■ Saved data entries:
........

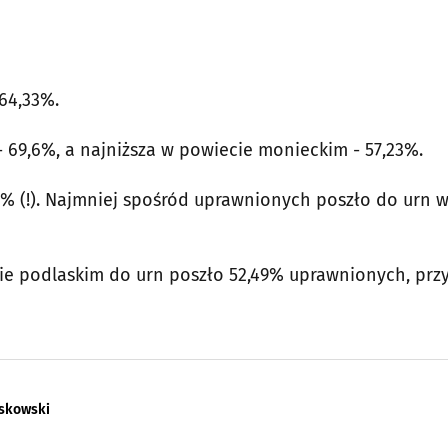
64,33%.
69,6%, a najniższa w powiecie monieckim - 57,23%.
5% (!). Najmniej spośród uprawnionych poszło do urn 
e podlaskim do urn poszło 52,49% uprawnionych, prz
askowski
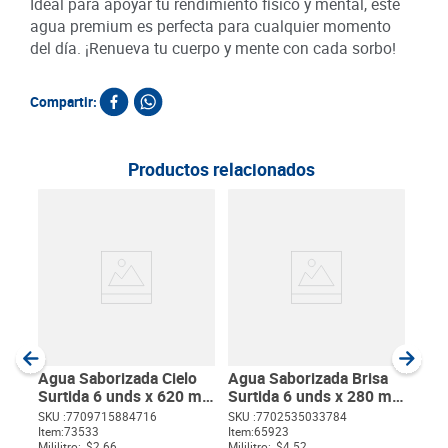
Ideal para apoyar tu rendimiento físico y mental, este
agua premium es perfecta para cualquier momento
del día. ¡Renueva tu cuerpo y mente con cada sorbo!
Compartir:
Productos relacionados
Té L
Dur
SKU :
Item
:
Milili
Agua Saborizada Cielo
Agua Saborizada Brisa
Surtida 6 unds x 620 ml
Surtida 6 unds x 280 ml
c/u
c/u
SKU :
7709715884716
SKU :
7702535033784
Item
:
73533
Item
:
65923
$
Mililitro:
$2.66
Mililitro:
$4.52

........

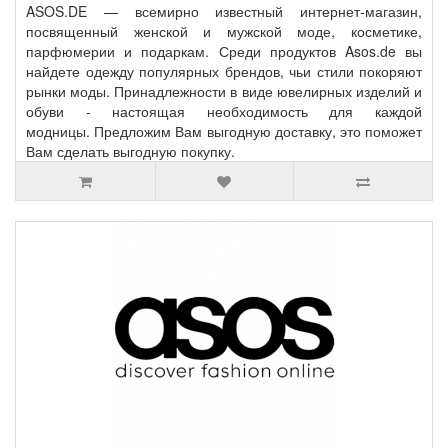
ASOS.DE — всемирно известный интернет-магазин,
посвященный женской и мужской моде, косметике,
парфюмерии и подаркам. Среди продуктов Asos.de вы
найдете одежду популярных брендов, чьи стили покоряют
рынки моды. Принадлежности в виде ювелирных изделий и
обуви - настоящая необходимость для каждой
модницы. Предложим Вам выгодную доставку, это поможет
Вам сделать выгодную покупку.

........

■ Problem description: In the records above, how many lines contain the string "poszło"? Only that number should be written.

■ Task result: 2